Ideally, these types of conversations happen frequently. Offer stakeholders chances to speak their minds, talk about their concerns, or bring up new ideas. This bolsters both brands. 

2. Finding something about your overall brand that everyone buys into.

You want sub-brands to want to be part of your parent brand. Convince, not coerce. In order to do that, reevaluate your parent brand to find something that rings true for all.

  • What strikes a chord with all of your campus stakeholders that each individual sub-brand would be proud to tie itself to? 
  • How could you create something that everyone sees themselves in? 
  • What could spur everyone to want to belong?

3. Develop a big sandbox of brand standards. 

If you haven’t already, devise a set of brand guardrails to outline your parent brand’s desired adherence. These rules shouldn’t be made in a vacuum, but rather agreed upon by everyone, sub-brands included. Their input could go a long way in leading them back to the fold.

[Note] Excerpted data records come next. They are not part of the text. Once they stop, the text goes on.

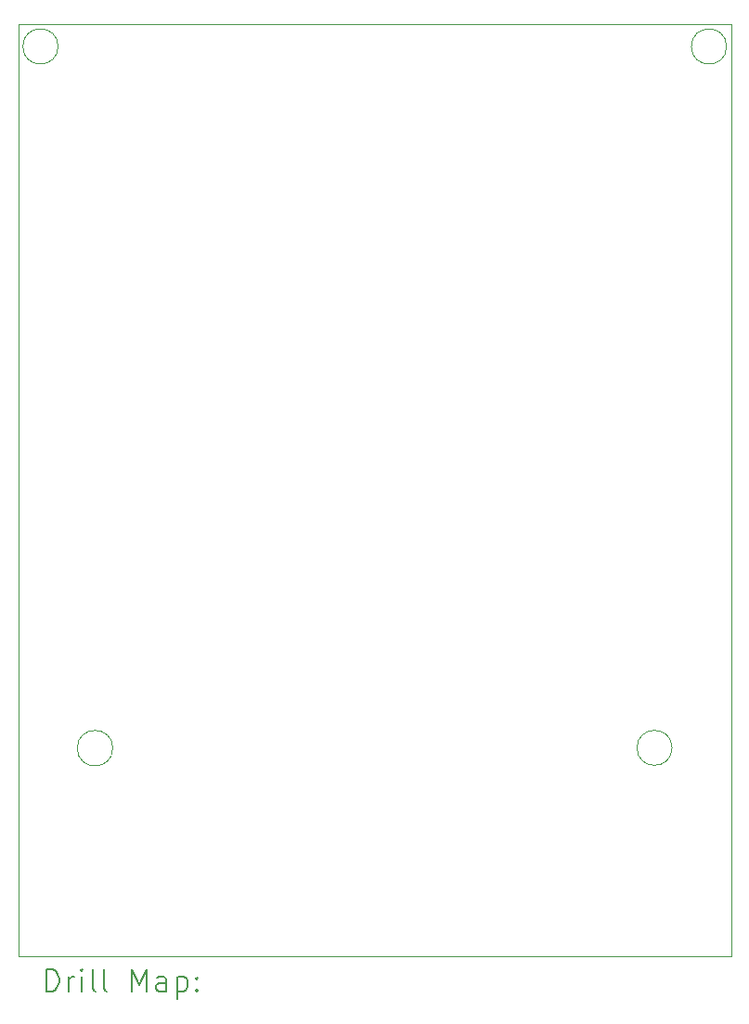
<source format=gbr>
%TF.GenerationSoftware,KiCad,Pcbnew,7.0.5*%
%TF.CreationDate,2023-10-23T19:10:16+07:00*%
%TF.ProjectId,STM32F407VGT6,53544d33-3246-4343-9037-564754362e6b,rev?*%
%TF.SameCoordinates,Original*%
%TF.FileFunction,Drillmap*%
%TF.FilePolarity,Positive*%
%FSLAX45Y45*%
G04 Gerber Fmt 4.5, Leading zero omitted, Abs format (unit mm)*
G04 Created by KiCad (PCBNEW 7.0.5) date 2023-10-23 19:10:16*
%MOMM*%
%LPD*%
G01*
G04 APERTURE LIST*
%ADD10C,0.100000*%
%ADD11C,0.200000*%
G04 APERTURE END LIST*
D10*
X12003327Y-5777000D02*
X18503327Y-5777000D01*
X18503327Y-14277000D01*
X12003327Y-14277000D01*
X12003327Y-5777000D01*
X18463506Y-5978000D02*
G75*
G03*
X18463506Y-5978000I-160590J0D01*
G01*
X12864293Y-12377000D02*
G75*
G03*
X12864293Y-12377000I-161966J0D01*
G01*
X12364916Y-5977410D02*
G75*
G03*
X12364916Y-5977410I-160590J0D01*
G01*
X17965653Y-12374000D02*
G75*
G03*
X17965653Y-12374000I-159327J0D01*
G01*
D11*
X12259103Y-14593484D02*
X12259103Y-14393484D01*
X12259103Y-14393484D02*
X12306722Y-14393484D01*
X12306722Y-14393484D02*
X12335294Y-14403008D01*
X12335294Y-14403008D02*
X12354342Y-14422055D01*
X12354342Y-14422055D02*
X12363865Y-14441103D01*
X12363865Y-14441103D02*
X12373389Y-14479198D01*
X12373389Y-14479198D02*
X12373389Y-14507769D01*
X12373389Y-14507769D02*
X12363865Y-14545865D01*
X12363865Y-14545865D02*
X12354342Y-14564912D01*
X12354342Y-14564912D02*
X12335294Y-14583960D01*
X12335294Y-14583960D02*
X12306722Y-14593484D01*
X12306722Y-14593484D02*
X12259103Y-14593484D01*
X12459103Y-14593484D02*
X12459103Y-14460150D01*
X12459103Y-14498246D02*
X12468627Y-14479198D01*
X12468627Y-14479198D02*
X12478151Y-14469674D01*
X12478151Y-14469674D02*
X12497199Y-14460150D01*
X12497199Y-14460150D02*
X12516246Y-14460150D01*
X12582913Y-14593484D02*
X12582913Y-14460150D01*
X12582913Y-14393484D02*
X12573389Y-14403008D01*
X12573389Y-14403008D02*
X12582913Y-14412531D01*
X12582913Y-14412531D02*
X12592437Y-14403008D01*
X12592437Y-14403008D02*
X12582913Y-14393484D01*
X12582913Y-14393484D02*
X12582913Y-14412531D01*
X12706722Y-14593484D02*
X12687675Y-14583960D01*
X12687675Y-14583960D02*
X12678151Y-14564912D01*
X12678151Y-14564912D02*
X12678151Y-14393484D01*
X12811484Y-14593484D02*
X12792437Y-14583960D01*
X12792437Y-14583960D02*
X12782913Y-14564912D01*
X12782913Y-14564912D02*
X12782913Y-14393484D01*
X13040056Y-14593484D02*
X13040056Y-14393484D01*
X13040056Y-14393484D02*
X13106723Y-14536341D01*
X13106723Y-14536341D02*
X13173389Y-14393484D01*
X13173389Y-14393484D02*
X13173389Y-14593484D01*
X13354342Y-14593484D02*
X13354342Y-14488722D01*
X13354342Y-14488722D02*
X13344818Y-14469674D01*
X13344818Y-14469674D02*
X13325770Y-14460150D01*
X13325770Y-14460150D02*
X13287675Y-14460150D01*
X13287675Y-14460150D02*
X13268627Y-14469674D01*
X13354342Y-14583960D02*
X13335294Y-14593484D01*
X13335294Y-14593484D02*
X13287675Y-14593484D01*
X13287675Y-14593484D02*
X13268627Y-14583960D01*
X13268627Y-14583960D02*
X13259103Y-14564912D01*
X13259103Y-14564912D02*
X13259103Y-14545865D01*
X13259103Y-14545865D02*
X13268627Y-14526817D01*
X13268627Y-14526817D02*
X13287675Y-14517293D01*
X13287675Y-14517293D02*
X13335294Y-14517293D01*
X13335294Y-14517293D02*
X13354342Y-14507769D01*
X13449580Y-14460150D02*
X13449580Y-14660150D01*
X13449580Y-14469674D02*
X13468627Y-14460150D01*
X13468627Y-14460150D02*
X13506723Y-14460150D01*
X13506723Y-14460150D02*
X13525770Y-14469674D01*
X13525770Y-14469674D02*
X13535294Y-14479198D01*
X13535294Y-14479198D02*
X13544818Y-14498246D01*
X13544818Y-14498246D02*
X13544818Y-14555388D01*
X13544818Y-14555388D02*
X13535294Y-14574436D01*
X13535294Y-14574436D02*
X13525770Y-14583960D01*
X13525770Y-14583960D02*
X13506723Y-14593484D01*
X13506723Y-14593484D02*
X13468627Y-14593484D01*
X13468627Y-14593484D02*
X13449580Y-14583960D01*
X13630532Y-14574436D02*
X13640056Y-14583960D01*
X13640056Y-14583960D02*
X13630532Y-14593484D01*
X13630532Y-14593484D02*
X13621008Y-14583960D01*
X13621008Y-14583960D02*
X13630532Y-14574436D01*
X13630532Y-14574436D02*
X13630532Y-14593484D01*
X13630532Y-14469674D02*
X13640056Y-14479198D01*
X13640056Y-14479198D02*
X13630532Y-14488722D01*
X13630532Y-14488722D02*
X13621008Y-14479198D01*
X13621008Y-14479198D02*
X13630532Y-14469674D01*
X13630532Y-14469674D02*
X13630532Y-14488722D01*
M02*

</source>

Your parent brand’s parameters will be the chaperones that keep sub-brands from spiraling to a point of no association. Give sub-brands a big sandbox to play in, but remember: a box has its boundaries.

Keep tabs on your higher ed. brand’s relevance and resonance.

Whether you’re working to bring each sub-brand back into your branded house or you want to prevent this frustrating reality altogether, it’s going to take some work.

Your brand needs your attention in order to thrive. It doesn’t matter if you launched a shiny new brand in the last few years or maintain a legacy brand that’s a household name (Hi, Harvard!). You need to ensure it’s well nourished. 

Regularly checking in on your brand’s resonance ensures that what it’s saying connects, speaks to, and engages everyone

Annual surveys, market research, recruitment metrics, and donor and alumni relations are all tools you can use to gauge whether or not your brand is reflective of the moment, the people behind it, and the larger conversation. You’ll learn what is or isn’t working. Then, you can get to work fixing it.

There is beauty and inspiration in individuality. But there’s beauty and inspiration in unity, too. Your higher ed. institution’s parent brand and its sub-brands can certainly support both — as they support each other.